Binding Affinity of Metal Ions to the CD11b A-domain Is Regulated by Integrin Activation and Ligands.

The divalent cations Mg(2+) and Ca(2+) regulate the interaction of integrins with their cognate ligands, with Mg(2+) uniformly facilitating and Ca(2+) generally inhibiting such interactions in vitro. Because both cations are present in mm concentrations in vivo, the physiologic relevance of the in vitro observations is unclear. We measured the affinity of both cations to the inactive and active states of the ligand- and cation-binding A-domain (CD11bA) from integrin CD11b/CD18 in the absence and presence of the single-chain 107 antibody (scFv107), an activation-insensitive ligand-mimetic antibody. Using titration calorimetry, we found that Mg(2+) and Ca(2+) display equivalent (mm) affinities to inactive CD11bA. Activation induced a approximately 10-fold increase in the binding affinity of Mg(2+) to CD11bA with no change in that of Ca(2+) (106 microm +/- 16 and 2.1 mm +/- 0.19, respectively, n = 4). This increase is largely driven by favorable enthalpy. scFv107 induced a 50-80-fold increase in the binding affinity of Ca(2+) (but not Mg(2+) or Mn(2+)) to either form of CD11bA. Thus the affinity of metal ions to integrins is itself regulated by the activation state of these receptors and by certain ligands. These findings, which we expect will be applicable in vivo, elucidate a new level of regulation of the integrin-metal-ligand ternary complex and help explain some of the discrepant effects of Ca(2+) on integrin-ligand interactions.

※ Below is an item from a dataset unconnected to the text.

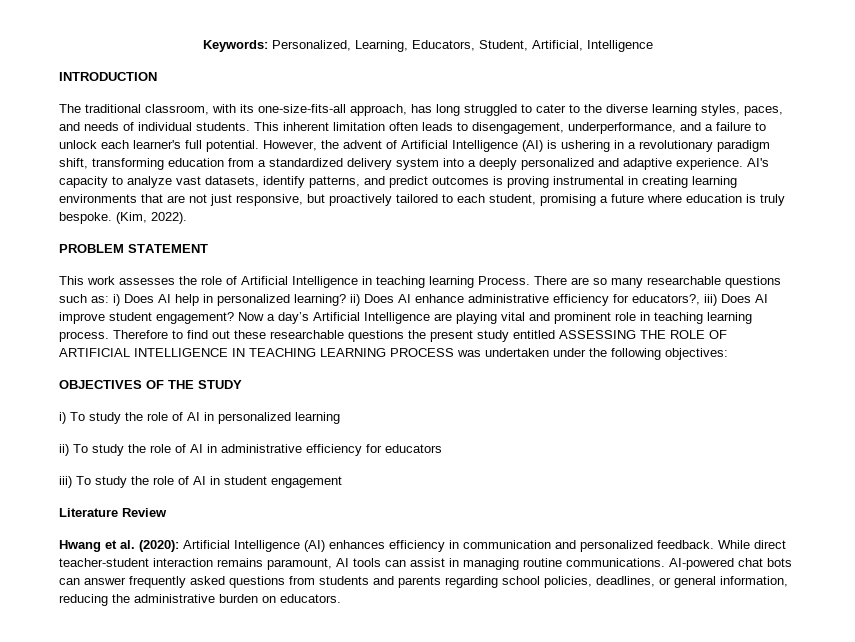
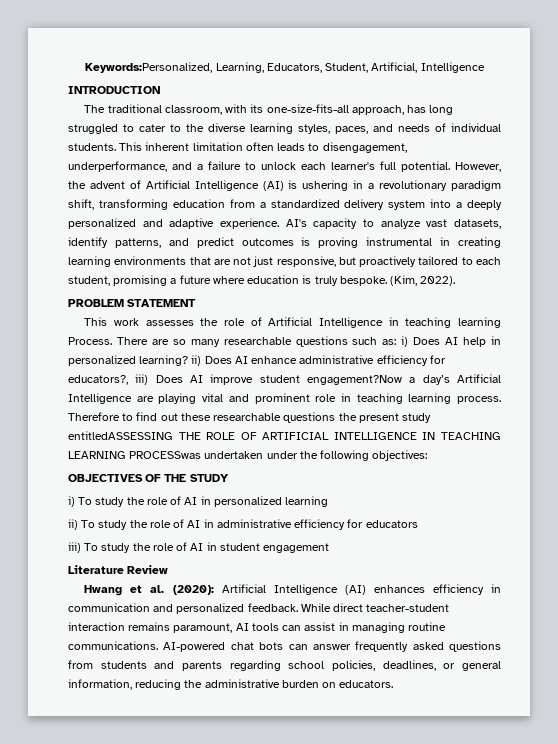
[202,40,351,52] Keywords: Personalized, -> [85,62,213,73] Keywords:Personalized,
[156,312,264,324] engagement? Now -> [307,375,402,385] engagement?Now
[513,330,636,339] entitled ASSESSING -> [68,431,173,440] entitledASSESSING
[390,348,481,357] PROCESS was -> [129,451,202,459] PROCESSwas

Characterization of a conformationally sensitive murine monoclonal antibody directed to the metal ion-dependent adhesion site face of integrin CD11b.

Integrin binding to physiologic ligands requires divalent cations and an inside-out-driven switch of the integrin to a high-affinity state. Divalent cations at the metal ion-dependent adhesion site (MIDAS) face of the alpha subunit-derived A domain provide a direct bridge between ligands and the integrin, and it has been proposed that activation dependency is caused by reorientation of the surrounding residues relative to the metal ion, forming an optimal binding interface. To gain more insight into the functional significance of the protein movements on the MIDAS face, we raised and characterized a murine mAb 107 directed against the MIDAS face of the A domain from integrin CD11b. We find that mAb 107 behaves as a ligand mimic. It binds in a divalent-cation-dependent manner to solvent-exposed residues on the MIDAS face of CD11b, blocks interaction of 11bA or the holoreceptor with ligands, and inhibits spreading and phagocytosis by human neutrophils. However, in contrast to physiologic ligands, mAb 107 preferentially binds to the inactive low-affinity form of the integrin, suggesting that its antagonistic effects are exerted in part by stabilizing the receptor in the low-affinity state. These data support a functional relevance of the protein movements on the MIDAS face and suggest that stabilizing the A domain in the low-affinity state may have therapeutic benefit.